__PROBLEM TO SOLVE__
Return the passage of the NVIDIA article starting with "There were concerns" and going on through "improve yield rates.", copied word for word.

__SOURCE DOCUMENT__
*** Begin section ***
On the other hand, regarding whether NVIDIA’s next-gen AI chip, Blackwell, faces delay, the tech giant notes that it shipped samples this quarter, and has made an adjustment to the product to make it more efficient to manufacture, according to a report by CNBC.
Citing CFO Colette Kress, the report states that in the fourth quarter, “we expect to ship several billion dollars in Blackwell revenue.”
Q3 Guidance Somehow Fails to Impress the Market
According to NVIDIA’s guidance, the adjusted gross margin in the third quarter is expected to be 75%, with a fluctuation of plus or minus 50 basis points, slightly below the market expectation of 75.5%. The company’s gross margin for the second quarter was 75.7%, with an average expectation of 75.8%.
This quarter’s outlook, though being solid, somehow fails to impress the market. The AI chip manufacturer has been a major beneficiary as companies rush to upgrade their data centers to handle AI software, and its sales forecast has become a barometer of this AI surge.
A report by the Economic Daily raises concerns that though the company has had several consecutive quarters of outstanding performance, most of its growth comes from a small number of customers. For instance, about 40% of its revenue comes from large data center operators, such as Google and Meta.
Although these tech giants have been investing heavily on AI, there are concerns that the scale of the infrastructure being built may exceed current demand, which could lead to a bubble.
Blackwell Update: Obstacles Removed?
There were concerns that there might be design issues with Blackwell, which might cause the shipment to delay. According to the report by the Economic Daily, NVIDIA admitted that it has encountered difficulties in the production process, but stated that they are implementing reforms to improve yield rates.
A report by Wccftech states that NVIDIA has confirmed that it has “implemented a change” to the Blackwell GPU mask produced at TSMC using the 4NP process node, which is expected to further enhance production yield. As this change is not a significant architectural redesign, the product remains on schedule for the ramp to start in the fourth quarter and continuing into FY2026.
*** End section ***
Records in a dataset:
*** Begin section ***
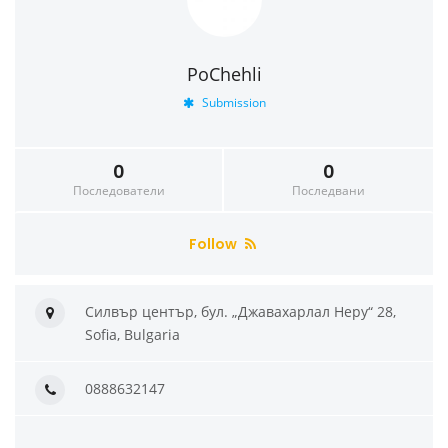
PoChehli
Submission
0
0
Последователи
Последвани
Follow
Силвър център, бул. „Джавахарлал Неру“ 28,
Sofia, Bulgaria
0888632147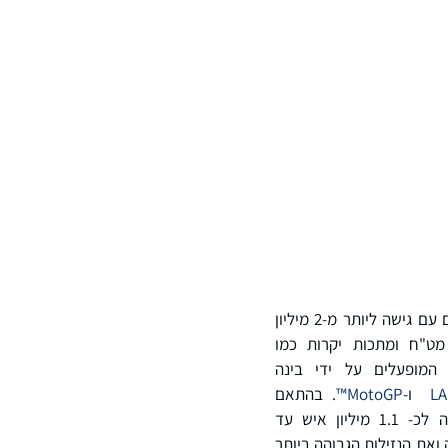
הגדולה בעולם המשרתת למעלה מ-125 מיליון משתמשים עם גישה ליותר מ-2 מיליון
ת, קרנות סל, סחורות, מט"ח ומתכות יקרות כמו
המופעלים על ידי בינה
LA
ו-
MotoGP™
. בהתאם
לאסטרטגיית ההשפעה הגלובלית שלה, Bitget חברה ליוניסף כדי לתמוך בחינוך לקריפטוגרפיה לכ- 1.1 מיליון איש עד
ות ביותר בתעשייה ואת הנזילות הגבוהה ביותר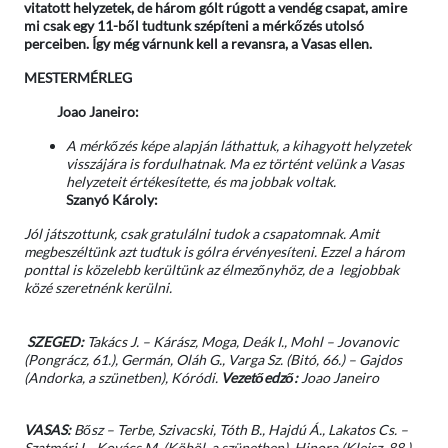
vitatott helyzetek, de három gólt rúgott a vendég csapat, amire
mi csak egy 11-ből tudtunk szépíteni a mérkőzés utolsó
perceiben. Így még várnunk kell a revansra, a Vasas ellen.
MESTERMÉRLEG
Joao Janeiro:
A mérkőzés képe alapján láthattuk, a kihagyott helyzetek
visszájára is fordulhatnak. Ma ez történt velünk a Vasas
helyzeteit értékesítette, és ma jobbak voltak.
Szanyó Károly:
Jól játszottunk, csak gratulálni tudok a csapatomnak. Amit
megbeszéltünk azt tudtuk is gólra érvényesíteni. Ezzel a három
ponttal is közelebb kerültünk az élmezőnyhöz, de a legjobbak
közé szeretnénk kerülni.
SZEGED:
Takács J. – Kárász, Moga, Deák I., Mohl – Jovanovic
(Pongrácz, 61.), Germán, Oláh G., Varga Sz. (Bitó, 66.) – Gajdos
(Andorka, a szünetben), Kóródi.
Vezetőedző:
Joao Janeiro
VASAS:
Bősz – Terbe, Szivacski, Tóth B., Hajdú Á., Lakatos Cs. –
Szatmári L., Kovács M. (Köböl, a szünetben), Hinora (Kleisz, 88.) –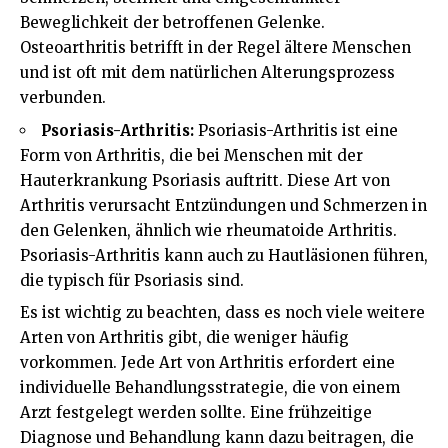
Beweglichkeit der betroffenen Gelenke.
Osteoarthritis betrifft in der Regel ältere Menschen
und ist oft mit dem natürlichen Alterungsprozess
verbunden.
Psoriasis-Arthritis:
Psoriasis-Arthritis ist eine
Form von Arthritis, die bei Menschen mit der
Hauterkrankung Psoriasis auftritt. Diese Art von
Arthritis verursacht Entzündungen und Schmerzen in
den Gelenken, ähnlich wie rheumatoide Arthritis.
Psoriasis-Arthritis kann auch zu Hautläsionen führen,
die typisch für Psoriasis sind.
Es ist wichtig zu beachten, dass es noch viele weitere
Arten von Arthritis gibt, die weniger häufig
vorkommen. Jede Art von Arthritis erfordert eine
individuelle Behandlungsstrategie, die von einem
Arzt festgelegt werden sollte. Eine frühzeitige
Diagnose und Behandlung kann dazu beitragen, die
*** End section ***
*** Begin section ***
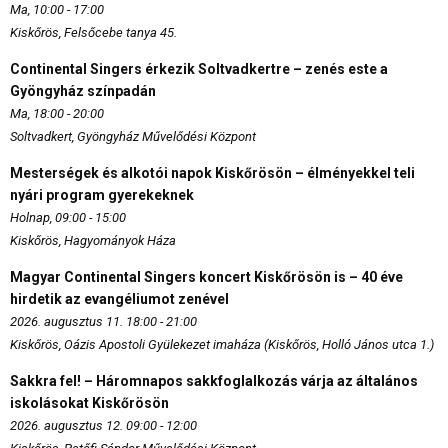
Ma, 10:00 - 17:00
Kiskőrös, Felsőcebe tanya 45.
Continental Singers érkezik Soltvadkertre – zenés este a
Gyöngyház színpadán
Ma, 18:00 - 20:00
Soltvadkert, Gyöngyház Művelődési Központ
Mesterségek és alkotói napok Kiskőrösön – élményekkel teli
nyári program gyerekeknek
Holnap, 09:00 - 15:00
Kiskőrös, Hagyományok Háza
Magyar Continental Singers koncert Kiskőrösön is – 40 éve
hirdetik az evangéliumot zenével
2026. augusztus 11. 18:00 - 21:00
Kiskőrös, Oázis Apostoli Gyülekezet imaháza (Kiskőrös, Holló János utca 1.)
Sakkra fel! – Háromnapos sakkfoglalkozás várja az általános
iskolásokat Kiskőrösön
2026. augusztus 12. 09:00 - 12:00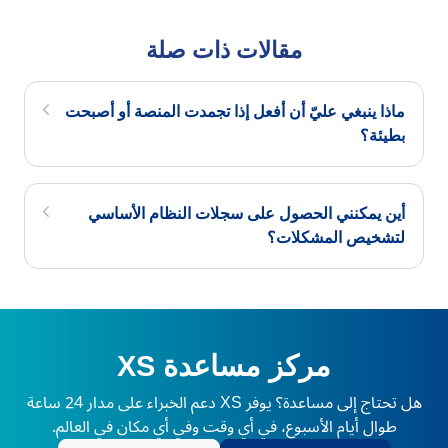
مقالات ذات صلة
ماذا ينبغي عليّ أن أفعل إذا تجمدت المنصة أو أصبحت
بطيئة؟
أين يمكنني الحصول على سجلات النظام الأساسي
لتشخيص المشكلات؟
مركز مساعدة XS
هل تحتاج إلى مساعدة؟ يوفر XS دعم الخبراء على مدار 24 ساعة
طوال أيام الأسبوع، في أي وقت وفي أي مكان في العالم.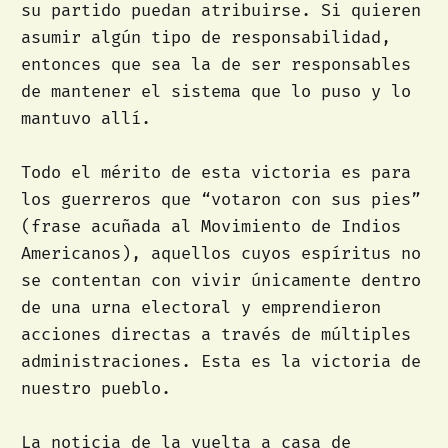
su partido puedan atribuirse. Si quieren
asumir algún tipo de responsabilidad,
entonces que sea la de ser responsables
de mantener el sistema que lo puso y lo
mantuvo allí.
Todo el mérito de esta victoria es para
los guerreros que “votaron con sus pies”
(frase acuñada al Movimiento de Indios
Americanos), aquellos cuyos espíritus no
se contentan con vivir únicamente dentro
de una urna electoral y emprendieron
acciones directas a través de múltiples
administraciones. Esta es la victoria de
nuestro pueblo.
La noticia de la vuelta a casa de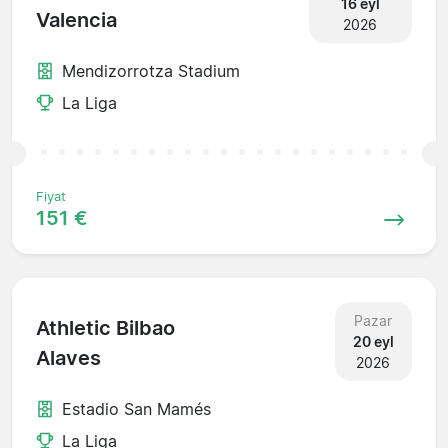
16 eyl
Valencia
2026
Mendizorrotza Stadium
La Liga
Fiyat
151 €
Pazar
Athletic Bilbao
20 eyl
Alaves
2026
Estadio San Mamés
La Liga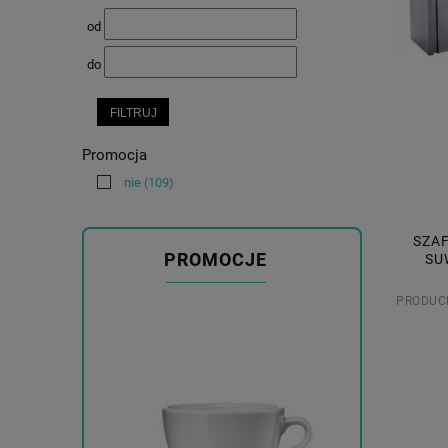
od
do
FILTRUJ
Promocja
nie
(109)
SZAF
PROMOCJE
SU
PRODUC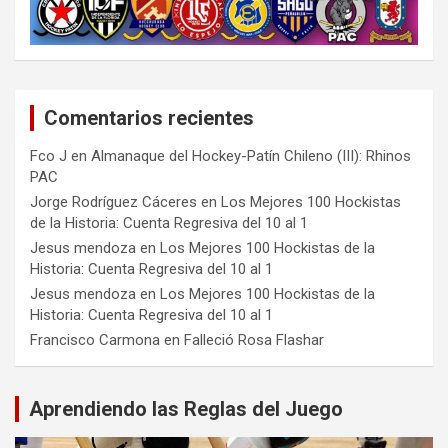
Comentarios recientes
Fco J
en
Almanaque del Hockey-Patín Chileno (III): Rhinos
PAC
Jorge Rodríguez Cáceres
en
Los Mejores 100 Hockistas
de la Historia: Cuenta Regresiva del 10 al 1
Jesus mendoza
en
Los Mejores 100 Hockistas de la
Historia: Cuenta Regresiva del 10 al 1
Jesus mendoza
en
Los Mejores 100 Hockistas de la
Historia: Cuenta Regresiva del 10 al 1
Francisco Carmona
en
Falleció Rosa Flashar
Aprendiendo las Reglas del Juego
*** End section ***
__RESULT__
There were concerns that there might be design issues with Blackwell, which might cause the shipment to delay. According to the report by the Economic Daily, NVIDIA admitted that it has encountered difficulties in the production process, but stated that they are implementing reforms to improve yield rates.